The suspicion that the judges had submitted to government pressure was shared by some of Americans working with the tribunal, who had stifled their growing disillusionment with the government’s interference for months. Among a host of other complaints, the Americans’ frustrations focused on the government’s dismissal of two judges seen as too indulgent with Mr. Hussein, and its failure to investigate seriously when three defense lawyers were killed. The appeals court’s apparent eagerness to fast-forward Mr. Hussein to the gallows — and the scenes at the execution itself — was, for some of the Americans, the last straw.
On the Thursday before the hanging, American military officials were summoned. Both Mr. Khalilzad and General Casey were on vacation, so the American team handling negotiations with Mr. Maliki and his officials was headed by Maj. Gen. Jack Gardner, head of Task Force 134, the detainee unit, and Margaret Scobey, head of the embassy’s political section.
Iraqi officials said neither carried much weight with Mr. Maliki, who had learned through bruising confrontations to be wary of alienating Mr. Khalilzad and General Casey, both of whom have direct access to President Bush. At the Thursday afternoon meeting, tempers frayed. According to an Iraqi legal expert at the meeting, Iraqi officials demanded that the Americans hand over Mr. Hussein that night, for an execution before dawn on Friday.

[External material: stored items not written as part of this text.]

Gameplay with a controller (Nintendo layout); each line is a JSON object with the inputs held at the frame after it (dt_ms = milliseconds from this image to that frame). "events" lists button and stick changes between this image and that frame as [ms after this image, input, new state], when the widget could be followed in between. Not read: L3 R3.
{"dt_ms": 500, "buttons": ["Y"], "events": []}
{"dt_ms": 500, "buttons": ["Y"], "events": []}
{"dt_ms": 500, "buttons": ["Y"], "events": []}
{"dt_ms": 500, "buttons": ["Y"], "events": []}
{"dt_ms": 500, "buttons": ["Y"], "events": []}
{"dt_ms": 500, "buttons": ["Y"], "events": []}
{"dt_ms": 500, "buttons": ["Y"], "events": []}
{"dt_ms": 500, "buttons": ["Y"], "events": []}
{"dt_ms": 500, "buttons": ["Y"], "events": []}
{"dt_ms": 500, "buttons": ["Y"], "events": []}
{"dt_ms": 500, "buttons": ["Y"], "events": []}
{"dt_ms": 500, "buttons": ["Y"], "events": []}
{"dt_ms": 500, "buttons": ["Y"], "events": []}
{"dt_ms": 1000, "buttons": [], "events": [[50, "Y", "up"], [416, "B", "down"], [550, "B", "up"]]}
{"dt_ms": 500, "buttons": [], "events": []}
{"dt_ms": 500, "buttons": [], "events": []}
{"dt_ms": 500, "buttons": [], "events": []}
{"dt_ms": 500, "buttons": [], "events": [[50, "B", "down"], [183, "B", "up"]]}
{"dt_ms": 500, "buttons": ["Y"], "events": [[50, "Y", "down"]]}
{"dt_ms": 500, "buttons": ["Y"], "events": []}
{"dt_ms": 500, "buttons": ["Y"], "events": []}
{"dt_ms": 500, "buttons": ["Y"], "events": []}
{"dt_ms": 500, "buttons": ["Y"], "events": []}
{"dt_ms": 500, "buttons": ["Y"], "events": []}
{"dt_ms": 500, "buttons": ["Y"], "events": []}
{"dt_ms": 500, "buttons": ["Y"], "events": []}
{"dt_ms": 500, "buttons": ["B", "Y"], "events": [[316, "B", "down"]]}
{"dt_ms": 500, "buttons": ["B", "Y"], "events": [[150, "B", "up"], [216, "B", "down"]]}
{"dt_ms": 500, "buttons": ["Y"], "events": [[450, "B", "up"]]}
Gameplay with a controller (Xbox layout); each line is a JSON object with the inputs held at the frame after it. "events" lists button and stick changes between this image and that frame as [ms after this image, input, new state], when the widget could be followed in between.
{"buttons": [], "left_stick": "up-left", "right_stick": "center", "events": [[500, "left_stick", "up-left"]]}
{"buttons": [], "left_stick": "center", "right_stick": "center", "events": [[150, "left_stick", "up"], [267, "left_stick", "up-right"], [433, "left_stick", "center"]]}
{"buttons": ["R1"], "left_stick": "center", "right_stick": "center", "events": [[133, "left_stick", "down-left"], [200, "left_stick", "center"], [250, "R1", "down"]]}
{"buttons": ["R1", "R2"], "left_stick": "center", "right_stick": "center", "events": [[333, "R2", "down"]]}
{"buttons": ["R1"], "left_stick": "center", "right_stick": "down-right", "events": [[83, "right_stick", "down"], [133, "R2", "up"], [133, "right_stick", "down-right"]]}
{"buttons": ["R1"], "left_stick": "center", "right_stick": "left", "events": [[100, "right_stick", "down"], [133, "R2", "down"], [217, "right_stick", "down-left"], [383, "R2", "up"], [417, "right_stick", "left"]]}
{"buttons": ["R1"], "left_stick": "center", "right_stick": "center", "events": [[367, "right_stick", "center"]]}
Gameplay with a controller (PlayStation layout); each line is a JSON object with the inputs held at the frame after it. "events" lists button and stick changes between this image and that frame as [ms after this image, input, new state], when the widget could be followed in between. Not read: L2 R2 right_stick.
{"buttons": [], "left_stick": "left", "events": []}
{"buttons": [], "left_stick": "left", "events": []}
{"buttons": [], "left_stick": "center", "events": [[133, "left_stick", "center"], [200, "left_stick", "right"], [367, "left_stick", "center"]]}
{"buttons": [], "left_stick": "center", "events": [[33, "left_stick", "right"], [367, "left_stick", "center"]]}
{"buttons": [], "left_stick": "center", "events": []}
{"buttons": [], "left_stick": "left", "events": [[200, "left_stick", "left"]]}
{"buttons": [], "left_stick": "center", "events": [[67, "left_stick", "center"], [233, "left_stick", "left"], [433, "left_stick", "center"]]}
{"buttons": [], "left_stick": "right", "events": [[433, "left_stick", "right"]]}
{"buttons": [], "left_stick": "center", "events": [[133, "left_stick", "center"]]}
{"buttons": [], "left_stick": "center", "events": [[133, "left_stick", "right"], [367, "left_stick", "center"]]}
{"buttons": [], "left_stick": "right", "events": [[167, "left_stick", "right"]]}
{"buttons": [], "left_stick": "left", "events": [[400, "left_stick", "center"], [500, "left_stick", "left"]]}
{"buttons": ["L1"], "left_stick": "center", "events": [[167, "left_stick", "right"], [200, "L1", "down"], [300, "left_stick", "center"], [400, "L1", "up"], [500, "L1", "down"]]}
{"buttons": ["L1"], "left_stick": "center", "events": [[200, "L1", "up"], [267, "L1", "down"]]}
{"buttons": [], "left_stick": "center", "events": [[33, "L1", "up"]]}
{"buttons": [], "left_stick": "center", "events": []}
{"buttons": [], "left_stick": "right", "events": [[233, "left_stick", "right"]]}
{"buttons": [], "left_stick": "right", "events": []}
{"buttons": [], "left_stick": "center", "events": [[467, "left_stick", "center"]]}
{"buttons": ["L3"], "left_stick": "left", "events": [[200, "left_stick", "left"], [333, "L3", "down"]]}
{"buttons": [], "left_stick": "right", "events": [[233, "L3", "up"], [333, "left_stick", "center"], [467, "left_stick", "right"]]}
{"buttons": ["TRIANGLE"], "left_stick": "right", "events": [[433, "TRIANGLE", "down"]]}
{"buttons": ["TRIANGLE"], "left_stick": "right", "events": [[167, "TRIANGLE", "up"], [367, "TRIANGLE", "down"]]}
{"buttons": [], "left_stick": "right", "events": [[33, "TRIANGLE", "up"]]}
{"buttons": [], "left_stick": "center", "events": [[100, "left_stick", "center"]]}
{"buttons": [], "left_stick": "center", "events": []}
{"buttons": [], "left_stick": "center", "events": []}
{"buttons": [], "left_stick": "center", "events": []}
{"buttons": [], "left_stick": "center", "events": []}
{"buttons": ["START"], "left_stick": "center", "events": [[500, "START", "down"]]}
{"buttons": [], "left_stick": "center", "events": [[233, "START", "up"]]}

General Gardner responded with demands of his own, for letters affirming the legality of the execution from Mr. Maliki, President Jalal Talabani and the chief judge of the high tribunal that convicted Mr. Hussein, the Iraqi legal expert said. The focus was on two issues: a constitutional requirement that Iraq’s three-man presidency council approve all executions, and a Hussein-era law forbidding executions during religious holidays.
Mr. Talabani, a death penalty opponent, refused to sign off on the hanging, but did sign a letter for Mr. Maliki saying he had no objections if the government went ahead. The Iraqis, bolstering their case, said that the Hussein tribunal’s own statute, drafted by the Americans, placed its rulings beyond review. They dismissed the holiday ban on executions, saying Iraq’s death penalty law had been suspended by the Americans in 2003 and that the new Iraqi Parliament, in reviving it in 2004, had not reinstituted the ban.